Supreme Court rules in statutory rape deportation case
Supreme Court rules in statutory rape deportation case

The US Supreme Court ruled [opinion, PDF] Tuesday that in cases of statutory rape where sexual intercourse is criminalized based solely on the ages of the participants, the federal definition requires the age of the victim to be less than 16. In Esquivel-Quintana v. Sessions [SCOTUSBlog materials] the court’s definition of what age constitutes “sexual abuse of a minor” was the deciding factor on whether the petitioner, a citizen of Mexico and a permanent resident of the US, would face removal proceedings. The Immigration and Nationality Act (INA) [materials, text] “makes removable ‘[a]ny alien who is convicted of an aggravated felony, 8 U. S. C. §1227(a)(2)(A)(iii), including ‘sexual abuse of a minor,’ §1101(a)(43)(A)” [text]. The court reasoned that because a different statute, 18 USC §2243 [text], was “amended to protect anyone under age 16 in the same omnibus law that added sexual abuse of a minor to the INA” that Congress intended the age of consent to be 16. Additionally the INS listed sexual abuse of a minor as an “aggravated” felony alongside “murder” and “rape,” suggesting that it “encompasses only especially egregious felonies.”

Juan Esquivel-Quintana came to the US from Mexico with his parents at the age of 12 and became a legal permanent resident. He was convicted in 2009 under California state law, which prohibits sexual relations between an adult “and a minor who is more than three years younger than the perpetrator” or anyone under the age of 18. Esquivel-Quintana was 20 when his girlfriend at the time was 16. The Department of Homeland Security [official website] initiated removal proceedings subsequent to Esquivel-Quintana’s conviction.

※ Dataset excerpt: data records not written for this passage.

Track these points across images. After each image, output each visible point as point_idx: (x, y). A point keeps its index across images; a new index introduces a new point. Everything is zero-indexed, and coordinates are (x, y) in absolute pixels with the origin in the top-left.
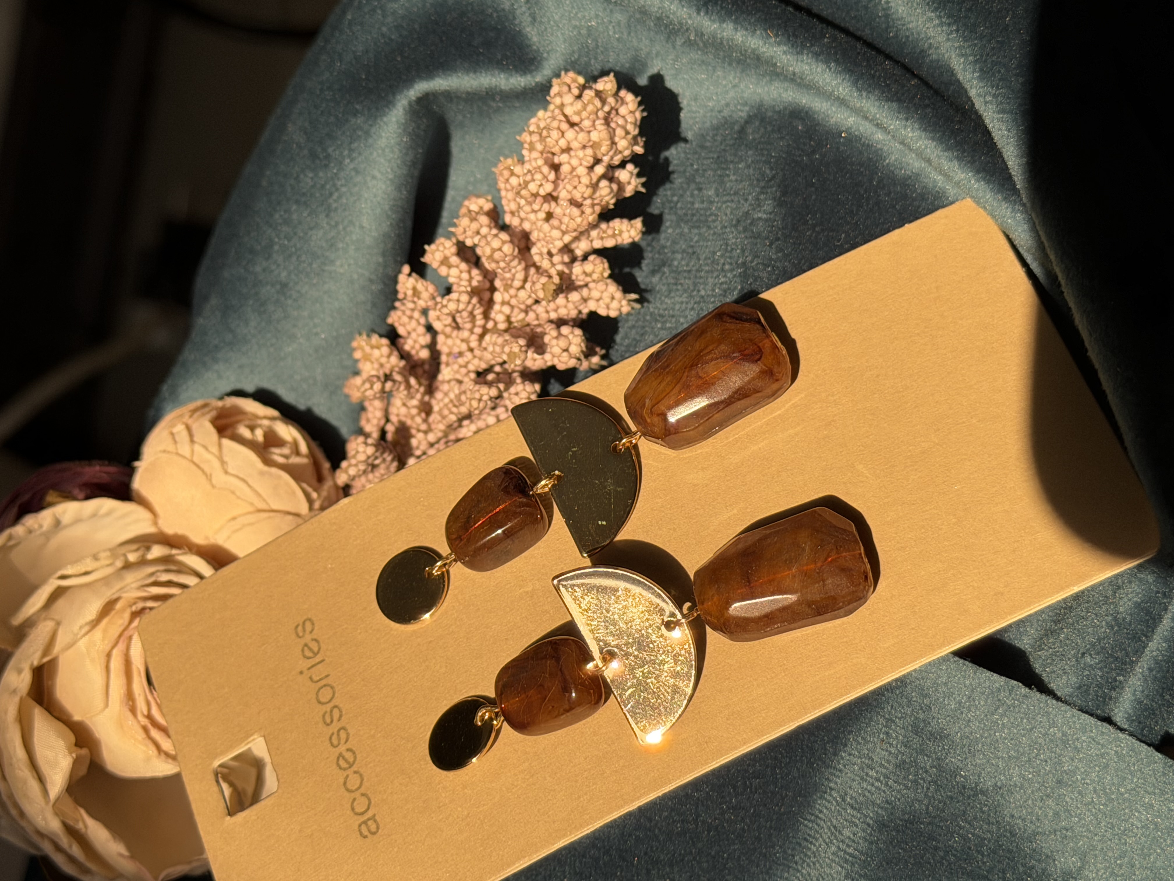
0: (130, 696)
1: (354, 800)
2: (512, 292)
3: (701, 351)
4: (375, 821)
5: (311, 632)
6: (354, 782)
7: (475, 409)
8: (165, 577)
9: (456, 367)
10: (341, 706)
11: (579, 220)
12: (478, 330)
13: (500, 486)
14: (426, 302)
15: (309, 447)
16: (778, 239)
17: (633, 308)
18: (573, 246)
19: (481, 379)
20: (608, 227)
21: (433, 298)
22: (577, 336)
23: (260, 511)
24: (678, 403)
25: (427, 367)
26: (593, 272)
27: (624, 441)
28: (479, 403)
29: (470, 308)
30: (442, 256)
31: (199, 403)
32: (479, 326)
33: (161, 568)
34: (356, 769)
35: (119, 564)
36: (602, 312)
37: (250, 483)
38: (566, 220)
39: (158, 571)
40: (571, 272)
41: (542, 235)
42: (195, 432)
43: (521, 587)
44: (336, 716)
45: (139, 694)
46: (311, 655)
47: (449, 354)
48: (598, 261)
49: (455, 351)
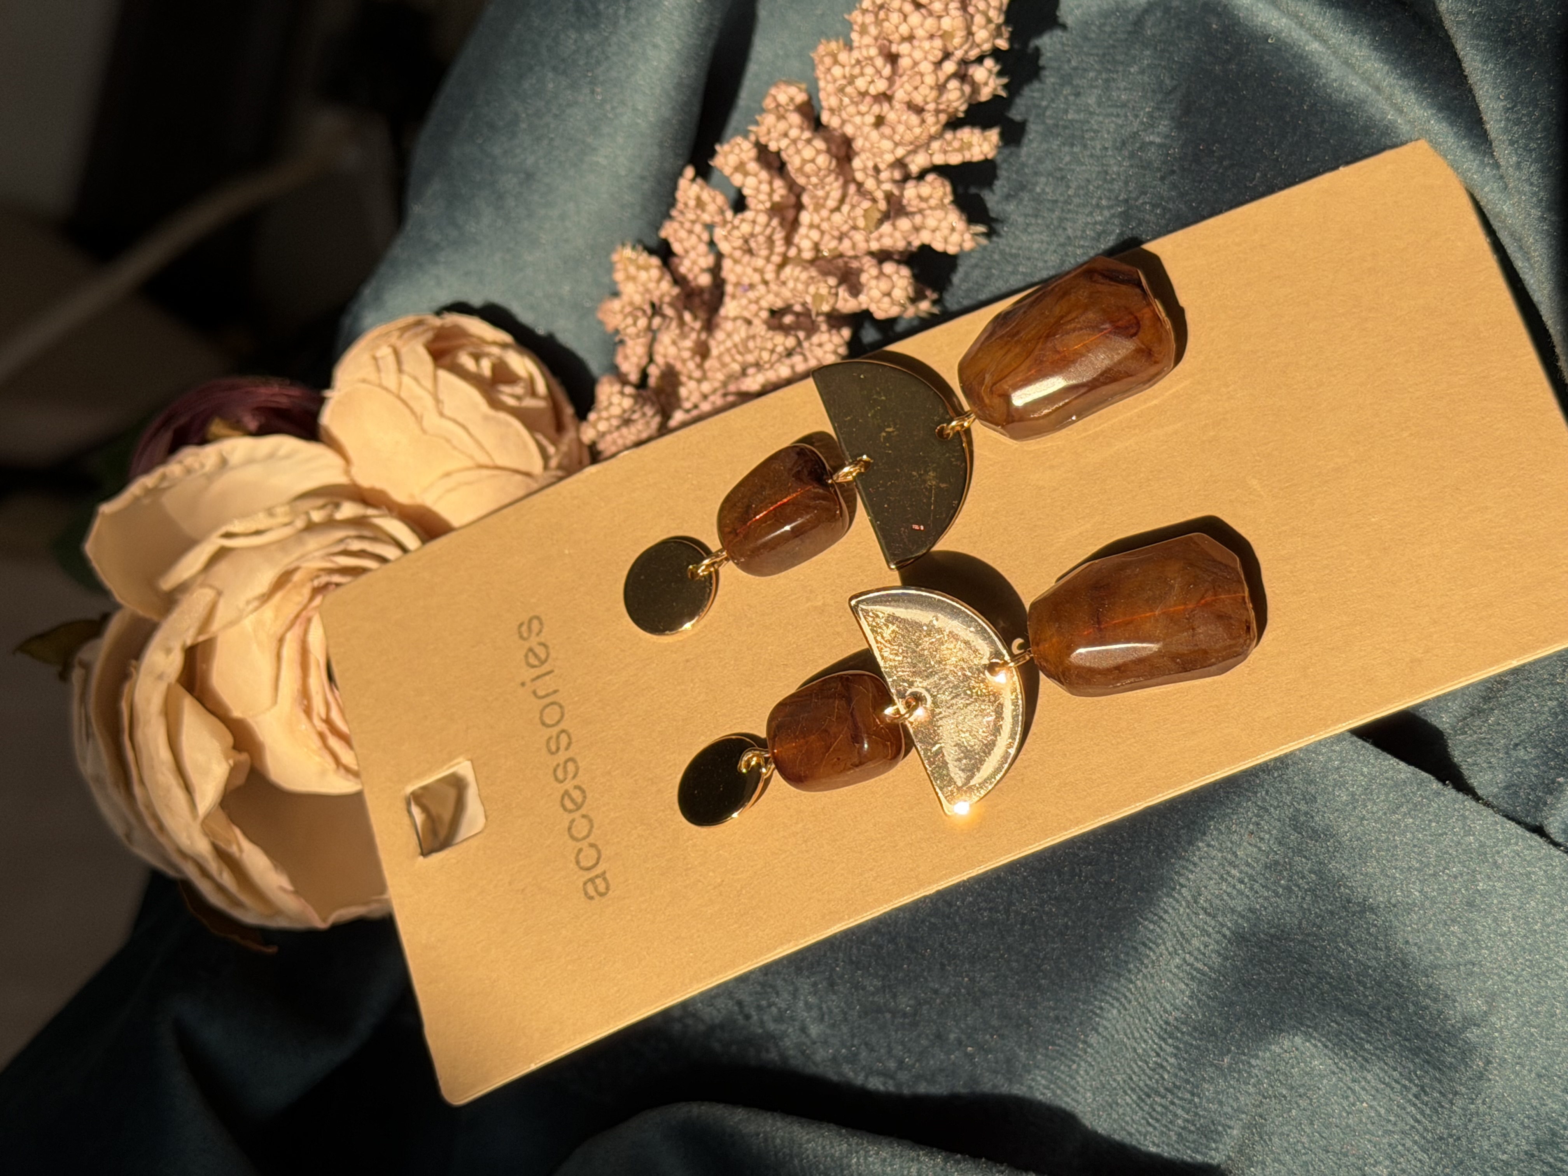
0: (305, 693)
1: (580, 850)
2: (824, 213)
3: (1062, 317)
4: (605, 879)
5: (538, 634)
6: (581, 828)
7: (766, 362)
8: (356, 546)
9: (744, 301)
10: (570, 731)
11: (917, 131)
12: (776, 259)
13: (791, 469)
14: (713, 217)
15: (548, 386)
16: (1173, 172)
17: (978, 244)
18: (908, 160)
19: (775, 322)
20: (955, 138)
21: (722, 212)
22: (904, 277)
23: (481, 467)
24: (1027, 382)
25: (706, 296)
26: (931, 197)
27: (954, 423)
28: (771, 356)
29: (768, 231)
30: (737, 161)
31: (411, 319)
32: (779, 254)
33: (352, 533)
34: (584, 813)
35: (300, 523)
36: (938, 246)
37: (471, 430)
38: (901, 129)
39: (347, 537)
40: (902, 195)
41: (867, 145)
42: (405, 358)
43: (808, 599)
44: (563, 745)
45: (317, 693)
46: (536, 663)
47: (737, 284)
48: (937, 183)
49: (745, 282)
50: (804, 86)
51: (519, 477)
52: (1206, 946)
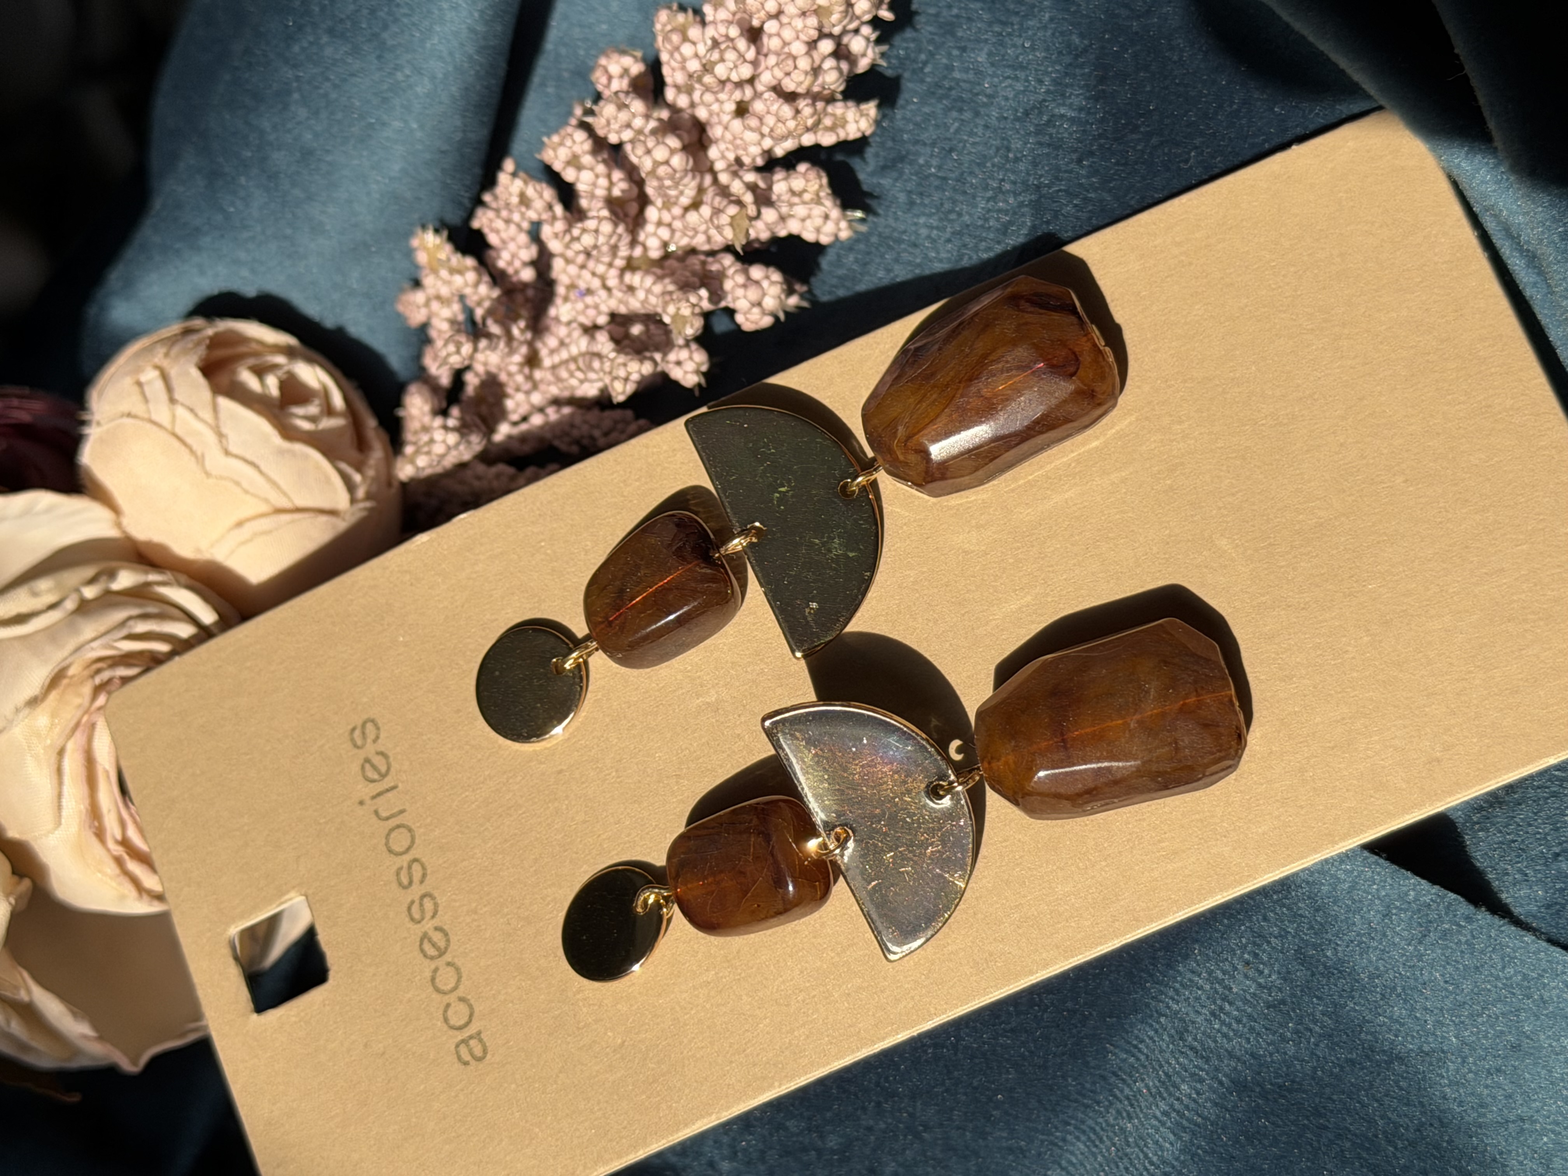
0: (94, 813)
1: (448, 1005)
2: (677, 211)
3: (986, 355)
4: (481, 1041)
5: (375, 741)
6: (446, 978)
8: (141, 627)
10: (424, 860)
11: (791, 124)
12: (620, 263)
13: (670, 545)
14: (539, 213)
15: (346, 399)
16: (1091, 154)
17: (856, 232)
18: (777, 146)
21: (551, 210)
22: (774, 282)
23: (279, 511)
24: (948, 431)
25: (530, 293)
26: (805, 191)
27: (860, 479)
28: (625, 385)
29: (613, 240)
30: (570, 155)
32: (622, 258)
33: (135, 612)
34: (450, 960)
35: (70, 605)
36: (809, 236)
37: (263, 467)
38: (770, 120)
39: (130, 618)
40: (770, 188)
41: (728, 136)
42: (175, 382)
43: (698, 696)
44: (417, 876)
45: (109, 811)
46: (376, 777)
47: (572, 287)
48: (812, 174)
49: (582, 285)
50: (639, 54)
51: (324, 519)
52: (1198, 1094)
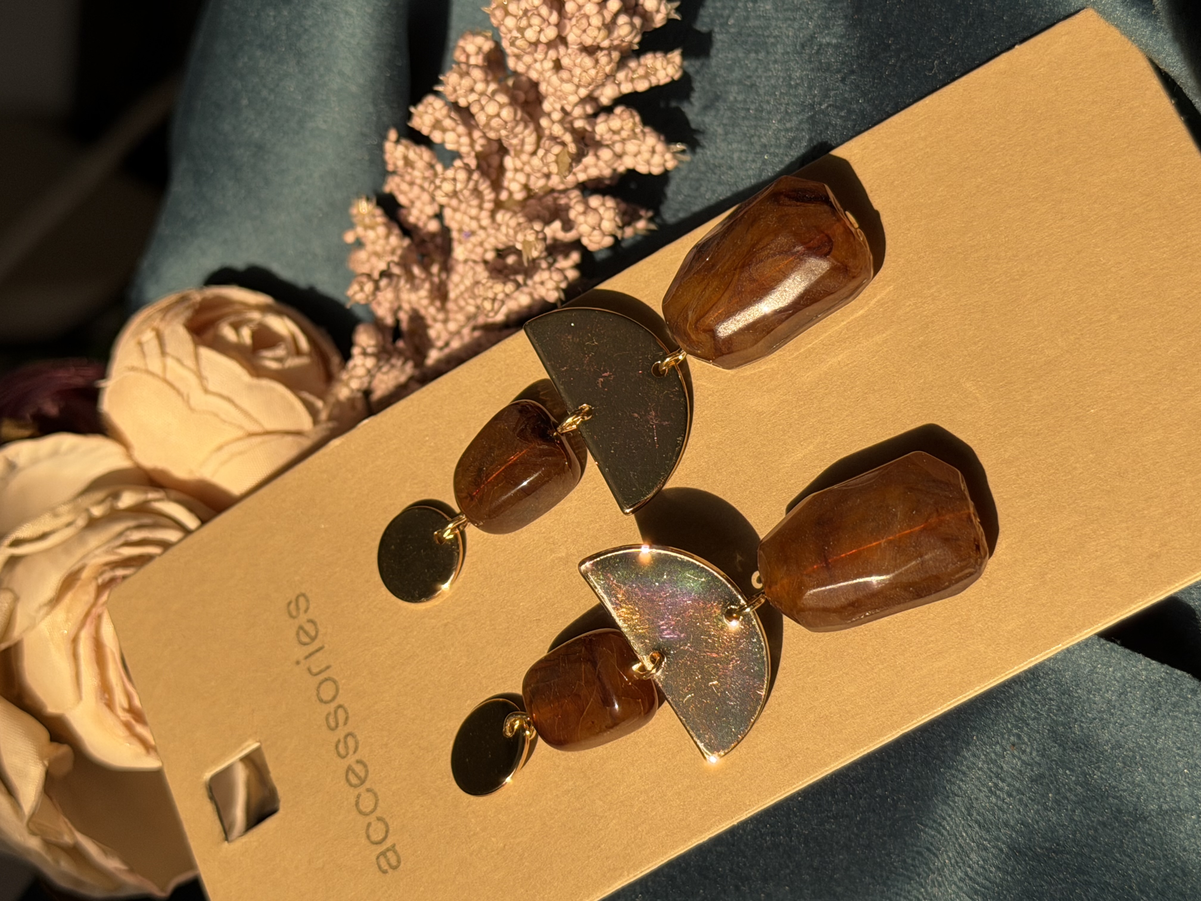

After an immigration judge concluded that the conviction constituted “sexual abuse of a minor” the Board of Immigration Appeals dismissed his appeal. Esquivel-Quintana is the first Supreme Court case to name Attorney General Jeff Sessions [JURIST op-ed] as a party. The ruling constrains the qualifications necessary for removal of permanent residents for felony convictions.